◆ **HOW TO COMPLETE THIS TASK**
The entries are to be output word for word, with the pictures omitted.

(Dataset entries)
_ _ _

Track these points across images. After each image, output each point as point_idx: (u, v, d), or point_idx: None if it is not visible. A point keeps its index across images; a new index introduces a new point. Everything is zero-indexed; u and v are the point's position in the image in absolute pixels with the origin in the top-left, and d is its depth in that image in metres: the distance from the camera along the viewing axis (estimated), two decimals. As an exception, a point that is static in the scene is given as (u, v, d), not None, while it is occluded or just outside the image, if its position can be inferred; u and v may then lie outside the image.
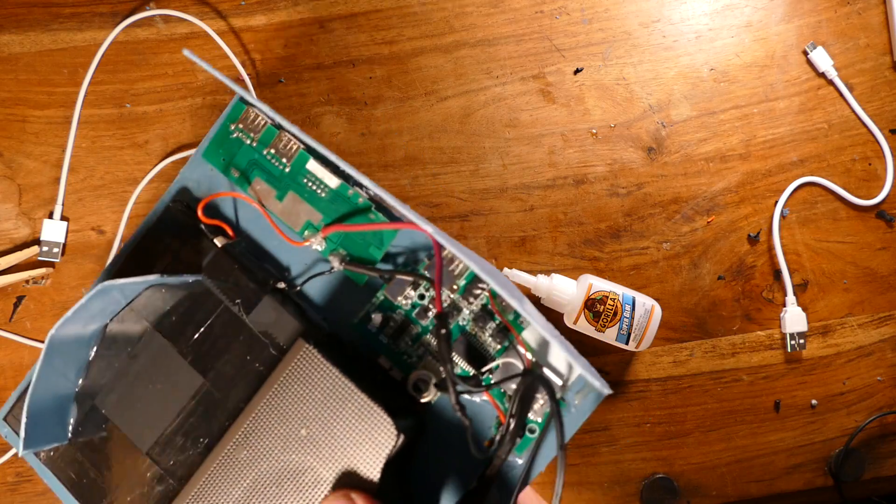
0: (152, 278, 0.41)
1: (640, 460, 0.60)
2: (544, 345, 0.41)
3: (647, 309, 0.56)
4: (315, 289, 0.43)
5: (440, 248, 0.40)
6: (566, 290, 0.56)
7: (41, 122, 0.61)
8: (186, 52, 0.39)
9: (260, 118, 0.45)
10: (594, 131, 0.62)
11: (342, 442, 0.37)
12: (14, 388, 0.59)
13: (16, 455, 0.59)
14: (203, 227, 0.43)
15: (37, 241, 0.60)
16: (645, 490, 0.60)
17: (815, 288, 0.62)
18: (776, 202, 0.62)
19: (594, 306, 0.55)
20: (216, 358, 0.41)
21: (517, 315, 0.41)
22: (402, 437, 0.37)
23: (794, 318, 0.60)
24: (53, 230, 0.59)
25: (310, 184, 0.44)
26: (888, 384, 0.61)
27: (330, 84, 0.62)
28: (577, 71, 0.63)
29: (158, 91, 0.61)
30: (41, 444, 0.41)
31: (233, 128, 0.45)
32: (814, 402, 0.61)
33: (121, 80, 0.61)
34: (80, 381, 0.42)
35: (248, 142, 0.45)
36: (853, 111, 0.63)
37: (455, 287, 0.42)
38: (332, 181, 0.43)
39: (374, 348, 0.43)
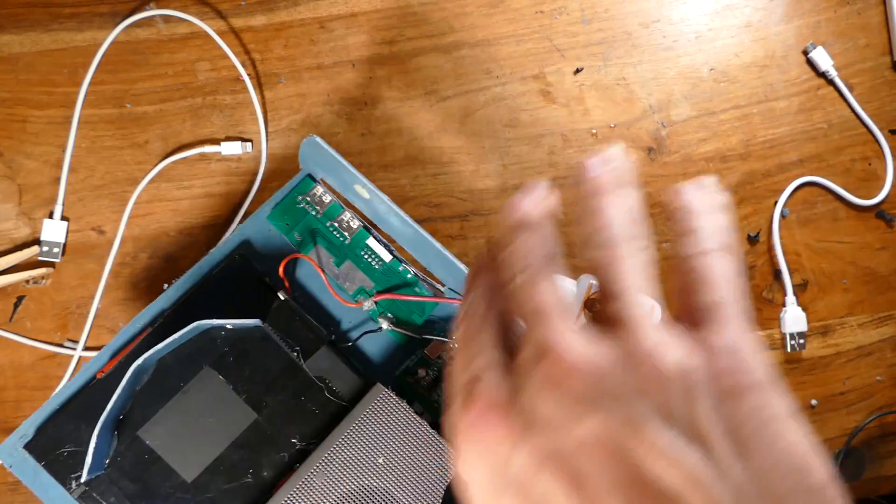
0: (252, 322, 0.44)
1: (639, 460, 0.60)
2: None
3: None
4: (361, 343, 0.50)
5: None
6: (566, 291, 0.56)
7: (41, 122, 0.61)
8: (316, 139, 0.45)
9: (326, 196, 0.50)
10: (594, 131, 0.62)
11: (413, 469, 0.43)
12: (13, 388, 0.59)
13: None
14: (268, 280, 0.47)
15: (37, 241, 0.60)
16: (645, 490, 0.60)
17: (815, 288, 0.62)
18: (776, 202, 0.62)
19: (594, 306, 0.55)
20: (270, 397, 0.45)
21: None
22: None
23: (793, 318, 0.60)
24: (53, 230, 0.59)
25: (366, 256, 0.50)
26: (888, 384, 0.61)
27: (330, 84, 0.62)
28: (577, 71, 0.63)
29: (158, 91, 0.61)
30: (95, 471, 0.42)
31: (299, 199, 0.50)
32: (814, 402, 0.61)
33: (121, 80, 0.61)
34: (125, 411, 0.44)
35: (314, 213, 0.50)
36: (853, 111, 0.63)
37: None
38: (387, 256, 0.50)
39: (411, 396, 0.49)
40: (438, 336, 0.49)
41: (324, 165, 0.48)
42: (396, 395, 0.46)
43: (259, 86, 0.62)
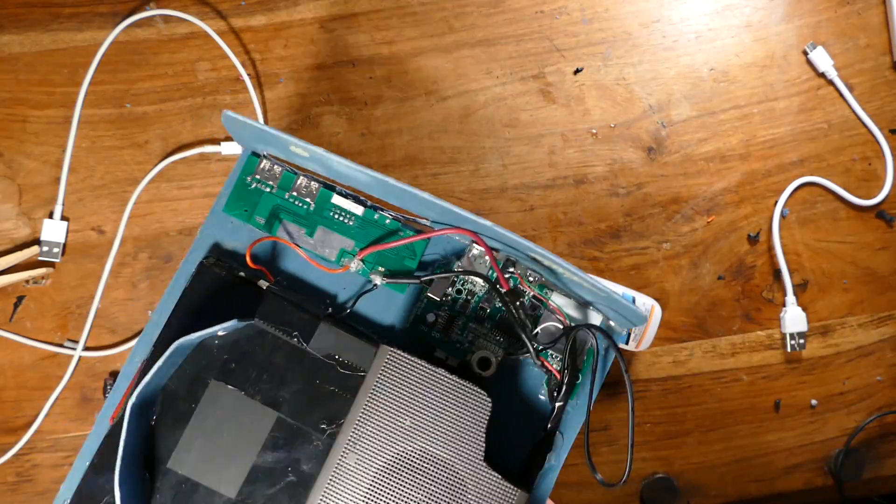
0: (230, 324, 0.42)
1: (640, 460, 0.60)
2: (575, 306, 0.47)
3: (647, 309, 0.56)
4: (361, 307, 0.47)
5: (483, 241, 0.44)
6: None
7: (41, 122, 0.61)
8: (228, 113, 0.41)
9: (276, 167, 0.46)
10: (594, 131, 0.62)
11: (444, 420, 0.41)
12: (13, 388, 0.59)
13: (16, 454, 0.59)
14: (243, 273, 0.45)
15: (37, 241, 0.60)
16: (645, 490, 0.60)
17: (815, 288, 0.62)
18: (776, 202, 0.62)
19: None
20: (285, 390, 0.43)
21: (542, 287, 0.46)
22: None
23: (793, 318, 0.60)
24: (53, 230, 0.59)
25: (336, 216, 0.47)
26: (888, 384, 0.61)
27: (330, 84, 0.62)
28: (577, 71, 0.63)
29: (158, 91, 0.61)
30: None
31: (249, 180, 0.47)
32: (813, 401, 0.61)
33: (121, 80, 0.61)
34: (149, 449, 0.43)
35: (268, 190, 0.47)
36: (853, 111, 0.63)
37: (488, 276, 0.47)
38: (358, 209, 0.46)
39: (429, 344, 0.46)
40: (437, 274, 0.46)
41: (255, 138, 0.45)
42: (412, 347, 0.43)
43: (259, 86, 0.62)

_ _ _

◆ **OUTPUT FOR THIS EXERCISE**
Track these points across images. After each image, output each point as point_idx: (u, v, d), or point_idx: None if it is not visible. A point keeps its index across images; a new index introduces a new point. Everything is zero-indexed; u and v are the point's position in the image in absolute pixels with the origin in the top-left, and d is its depth in that image in metres: the distance from the camera along the viewing axis (estimated), two decimals. As an exception, a point that is static in the scene is given as (u, v, d), not None, while it is occluded or just outside the image, if its position can be inferred; u and v may then lie outside the image.
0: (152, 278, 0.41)
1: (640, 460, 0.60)
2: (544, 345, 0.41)
3: (647, 309, 0.56)
4: (315, 289, 0.43)
5: (440, 248, 0.40)
6: (566, 290, 0.56)
7: (41, 122, 0.61)
8: (186, 52, 0.39)
9: (260, 118, 0.45)
10: (594, 131, 0.62)
11: (342, 442, 0.37)
12: (14, 388, 0.59)
13: (16, 455, 0.59)
14: (203, 227, 0.43)
15: (37, 241, 0.60)
16: (645, 490, 0.60)
17: (815, 288, 0.62)
18: (776, 202, 0.62)
19: (594, 306, 0.55)
20: (216, 358, 0.41)
21: (517, 315, 0.41)
22: (402, 437, 0.37)
23: (794, 318, 0.60)
24: (53, 230, 0.59)
25: (310, 184, 0.44)
26: (888, 384, 0.61)
27: (330, 84, 0.62)
28: (577, 71, 0.63)
29: (158, 91, 0.61)
30: (41, 444, 0.41)
31: (233, 128, 0.45)
32: (814, 402, 0.61)
33: (121, 80, 0.61)
34: (80, 381, 0.42)
35: (248, 142, 0.45)
36: (853, 111, 0.63)
37: (455, 287, 0.42)
38: (332, 181, 0.43)
39: (374, 348, 0.43)
0: (252, 322, 0.44)
1: (639, 460, 0.60)
2: None
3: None
4: (361, 343, 0.50)
5: None
6: (566, 291, 0.56)
7: (41, 122, 0.61)
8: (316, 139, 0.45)
9: (326, 196, 0.50)
10: (594, 131, 0.62)
11: (413, 469, 0.43)
12: (13, 388, 0.59)
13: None
14: (268, 280, 0.47)
15: (37, 241, 0.60)
16: (645, 490, 0.60)
17: (815, 288, 0.62)
18: (776, 202, 0.62)
19: (594, 306, 0.55)
20: (270, 397, 0.45)
21: None
22: None
23: (793, 318, 0.60)
24: (53, 230, 0.59)
25: (366, 256, 0.50)
26: (888, 384, 0.61)
27: (330, 84, 0.62)
28: (577, 71, 0.63)
29: (158, 91, 0.61)
30: (95, 471, 0.42)
31: (299, 199, 0.50)
32: (814, 402, 0.61)
33: (121, 80, 0.61)
34: (125, 411, 0.44)
35: (314, 213, 0.50)
36: (853, 111, 0.63)
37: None
38: (387, 256, 0.50)
39: (411, 396, 0.49)
40: (438, 336, 0.49)
41: (324, 165, 0.48)
42: (396, 395, 0.46)
43: (259, 86, 0.62)
0: (230, 324, 0.42)
1: (640, 460, 0.60)
2: (575, 306, 0.47)
3: (647, 309, 0.56)
4: (361, 307, 0.47)
5: (483, 241, 0.44)
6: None
7: (41, 122, 0.61)
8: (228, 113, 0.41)
9: (276, 167, 0.46)
10: (594, 131, 0.62)
11: (444, 420, 0.41)
12: (13, 388, 0.59)
13: (16, 454, 0.59)
14: (243, 273, 0.45)
15: (37, 241, 0.60)
16: (645, 490, 0.60)
17: (815, 288, 0.62)
18: (776, 202, 0.62)
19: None
20: (285, 390, 0.43)
21: (542, 287, 0.46)
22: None
23: (793, 318, 0.60)
24: (53, 230, 0.59)
25: (336, 216, 0.47)
26: (888, 384, 0.61)
27: (330, 84, 0.62)
28: (577, 71, 0.63)
29: (158, 91, 0.61)
30: None
31: (249, 180, 0.47)
32: (813, 401, 0.61)
33: (121, 80, 0.61)
34: (149, 449, 0.43)
35: (268, 190, 0.47)
36: (853, 111, 0.63)
37: (488, 276, 0.47)
38: (358, 209, 0.46)
39: (429, 344, 0.46)
40: (437, 274, 0.46)
41: (255, 138, 0.45)
42: (412, 347, 0.43)
43: (259, 86, 0.62)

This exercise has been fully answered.